━━━ Extracted entries

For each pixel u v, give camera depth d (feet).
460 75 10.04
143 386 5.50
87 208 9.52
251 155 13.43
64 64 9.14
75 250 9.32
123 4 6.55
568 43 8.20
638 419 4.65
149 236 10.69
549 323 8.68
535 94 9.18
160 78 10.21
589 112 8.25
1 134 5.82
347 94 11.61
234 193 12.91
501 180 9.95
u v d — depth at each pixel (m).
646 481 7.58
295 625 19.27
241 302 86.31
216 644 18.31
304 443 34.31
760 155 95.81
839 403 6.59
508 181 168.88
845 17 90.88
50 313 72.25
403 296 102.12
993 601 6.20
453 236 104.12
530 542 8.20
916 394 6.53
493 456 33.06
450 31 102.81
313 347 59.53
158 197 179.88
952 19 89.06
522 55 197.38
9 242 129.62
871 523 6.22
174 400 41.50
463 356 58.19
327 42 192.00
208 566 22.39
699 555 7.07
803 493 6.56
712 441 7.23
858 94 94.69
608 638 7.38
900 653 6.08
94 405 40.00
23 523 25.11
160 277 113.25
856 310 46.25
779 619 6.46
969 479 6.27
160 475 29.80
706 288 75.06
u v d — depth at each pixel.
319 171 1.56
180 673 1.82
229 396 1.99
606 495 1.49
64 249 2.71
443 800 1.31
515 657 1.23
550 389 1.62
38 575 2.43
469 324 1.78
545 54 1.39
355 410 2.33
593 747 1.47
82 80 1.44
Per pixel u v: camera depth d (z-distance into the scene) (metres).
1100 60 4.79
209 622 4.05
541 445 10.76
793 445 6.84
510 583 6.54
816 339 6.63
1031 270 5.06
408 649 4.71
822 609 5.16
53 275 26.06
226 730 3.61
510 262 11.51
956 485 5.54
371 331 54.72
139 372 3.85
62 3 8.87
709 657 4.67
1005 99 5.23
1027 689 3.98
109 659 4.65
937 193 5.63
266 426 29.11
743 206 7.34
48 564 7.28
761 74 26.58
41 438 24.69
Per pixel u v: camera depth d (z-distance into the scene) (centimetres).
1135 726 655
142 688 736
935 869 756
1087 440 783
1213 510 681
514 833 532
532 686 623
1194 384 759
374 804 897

━━━━━━

Task item – Once you have found every line above holding the word "scene", copy those lines.

Exercise output –
Per pixel u v: camera depth d (z-distance into the scene) (metres).
Per pixel u v: camera depth d (z-distance into the scene) (centimetres).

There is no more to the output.